Eventually we come to a compromise: the hi
gh school season doesn’t start for another month. We’ll let Kitty go to the gym once or twice a week to practice with her friend, as long as she keeps gaining weight. And we’ll ask Ms. Susan what she thinks of the idea.
Over the next few days, Kitty’s anxiety becomes palpable. At dinner one night, the demon digs in its heels over a plate of chicken Parmesan. Not-Kitty pushes the plate away so it skids into the middle of the table, chicken and buttered noodles flying everywhere. “Why are you doing this to me?” she shouts, her voice rising to an eerie scream, dripping with rage and self-loathing. The demon’s voice is relentless and reptilian, its vocabulary poorly developed but effective. I’ve heard this voice in my own head, though it’s more like me talking to myself—a mean version of me, sometimes a downright cruel me, but still me.
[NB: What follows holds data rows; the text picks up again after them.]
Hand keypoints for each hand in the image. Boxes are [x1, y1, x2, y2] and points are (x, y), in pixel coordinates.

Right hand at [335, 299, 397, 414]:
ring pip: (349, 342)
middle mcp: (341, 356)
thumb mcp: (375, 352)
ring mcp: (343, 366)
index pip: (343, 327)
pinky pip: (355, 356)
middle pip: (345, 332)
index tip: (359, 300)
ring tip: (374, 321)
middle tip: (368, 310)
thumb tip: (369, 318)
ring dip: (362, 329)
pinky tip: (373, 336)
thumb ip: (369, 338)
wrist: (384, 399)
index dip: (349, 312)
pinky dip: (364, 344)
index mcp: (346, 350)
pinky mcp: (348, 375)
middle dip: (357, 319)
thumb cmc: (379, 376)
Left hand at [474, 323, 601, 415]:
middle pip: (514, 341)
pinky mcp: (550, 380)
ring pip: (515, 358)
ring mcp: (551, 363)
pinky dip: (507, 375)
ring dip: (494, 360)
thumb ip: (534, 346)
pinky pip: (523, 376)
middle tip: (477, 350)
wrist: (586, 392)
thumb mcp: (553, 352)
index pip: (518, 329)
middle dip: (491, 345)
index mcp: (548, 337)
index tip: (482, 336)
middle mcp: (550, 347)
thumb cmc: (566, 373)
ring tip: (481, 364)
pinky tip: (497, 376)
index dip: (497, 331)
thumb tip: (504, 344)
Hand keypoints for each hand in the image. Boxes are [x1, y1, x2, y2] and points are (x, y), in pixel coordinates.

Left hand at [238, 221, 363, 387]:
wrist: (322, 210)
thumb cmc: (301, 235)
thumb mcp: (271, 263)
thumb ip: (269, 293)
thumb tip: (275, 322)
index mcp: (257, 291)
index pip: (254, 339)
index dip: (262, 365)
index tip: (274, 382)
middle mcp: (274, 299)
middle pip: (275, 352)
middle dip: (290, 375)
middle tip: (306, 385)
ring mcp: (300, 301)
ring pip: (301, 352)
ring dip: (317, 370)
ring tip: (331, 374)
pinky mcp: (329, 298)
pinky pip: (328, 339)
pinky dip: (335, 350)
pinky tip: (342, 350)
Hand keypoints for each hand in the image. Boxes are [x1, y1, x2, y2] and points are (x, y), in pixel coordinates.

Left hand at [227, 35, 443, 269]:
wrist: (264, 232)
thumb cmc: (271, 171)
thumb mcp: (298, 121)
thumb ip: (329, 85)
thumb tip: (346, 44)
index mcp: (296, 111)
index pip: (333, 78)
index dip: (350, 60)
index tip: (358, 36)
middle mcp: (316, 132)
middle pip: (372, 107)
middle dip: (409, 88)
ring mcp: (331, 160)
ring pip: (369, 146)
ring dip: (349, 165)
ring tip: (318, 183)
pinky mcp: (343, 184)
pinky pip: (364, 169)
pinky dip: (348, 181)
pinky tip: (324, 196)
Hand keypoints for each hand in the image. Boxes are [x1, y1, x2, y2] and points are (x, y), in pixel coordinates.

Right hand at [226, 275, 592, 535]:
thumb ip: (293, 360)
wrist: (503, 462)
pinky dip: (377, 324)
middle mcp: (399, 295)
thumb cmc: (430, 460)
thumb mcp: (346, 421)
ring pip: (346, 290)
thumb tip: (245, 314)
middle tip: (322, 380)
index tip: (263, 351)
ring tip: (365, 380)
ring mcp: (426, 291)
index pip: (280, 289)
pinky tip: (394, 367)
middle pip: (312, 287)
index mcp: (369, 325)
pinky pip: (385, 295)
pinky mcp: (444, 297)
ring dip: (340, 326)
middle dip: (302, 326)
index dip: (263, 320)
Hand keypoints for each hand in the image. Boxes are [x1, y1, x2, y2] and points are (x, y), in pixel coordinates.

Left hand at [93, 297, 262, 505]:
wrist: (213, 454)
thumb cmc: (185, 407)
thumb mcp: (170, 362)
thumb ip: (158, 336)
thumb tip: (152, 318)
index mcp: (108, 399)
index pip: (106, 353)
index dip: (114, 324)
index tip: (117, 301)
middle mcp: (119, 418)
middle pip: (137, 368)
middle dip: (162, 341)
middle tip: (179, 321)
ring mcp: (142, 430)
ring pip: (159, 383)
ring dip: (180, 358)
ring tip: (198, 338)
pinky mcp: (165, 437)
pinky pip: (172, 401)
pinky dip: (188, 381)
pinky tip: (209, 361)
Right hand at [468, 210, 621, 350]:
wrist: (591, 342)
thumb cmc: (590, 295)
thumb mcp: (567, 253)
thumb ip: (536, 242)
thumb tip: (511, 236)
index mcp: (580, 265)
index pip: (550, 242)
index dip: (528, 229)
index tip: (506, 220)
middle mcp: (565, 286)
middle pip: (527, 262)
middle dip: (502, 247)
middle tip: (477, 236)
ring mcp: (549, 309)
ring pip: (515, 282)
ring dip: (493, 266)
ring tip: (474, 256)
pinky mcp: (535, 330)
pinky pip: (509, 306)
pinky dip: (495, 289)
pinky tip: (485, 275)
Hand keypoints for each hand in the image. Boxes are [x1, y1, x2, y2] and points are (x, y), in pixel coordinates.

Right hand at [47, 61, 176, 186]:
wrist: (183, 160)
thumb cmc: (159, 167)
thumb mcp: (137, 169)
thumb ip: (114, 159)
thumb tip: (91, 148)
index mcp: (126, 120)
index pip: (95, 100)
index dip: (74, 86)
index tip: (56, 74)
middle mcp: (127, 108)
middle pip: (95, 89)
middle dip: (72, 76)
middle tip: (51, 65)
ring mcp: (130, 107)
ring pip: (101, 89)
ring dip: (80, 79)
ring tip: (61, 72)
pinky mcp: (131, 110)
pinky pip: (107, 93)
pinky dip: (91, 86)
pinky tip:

Whereas the demon in Kitty seems so other, so different from her.
This concept may not be as bizarre as it sounds. More than thirty years ago, psychologist Julian Jaynes suggested that consciousness is a function of neuroanatomy—specifically, of the corpus callosum, the fibrous band that connects the right and left hemispheres of the brain.* His theory was that thousands of years earlier, before the two halves of the brain evolved a connection, they functioned independently. He pointed to the many biblical and literary references to earlier peoples hearing voices or seeing visions, which they interpreted as messages or visitations from God or the gods. In fact, Jaynes believed, they were communications from the other side of the brain.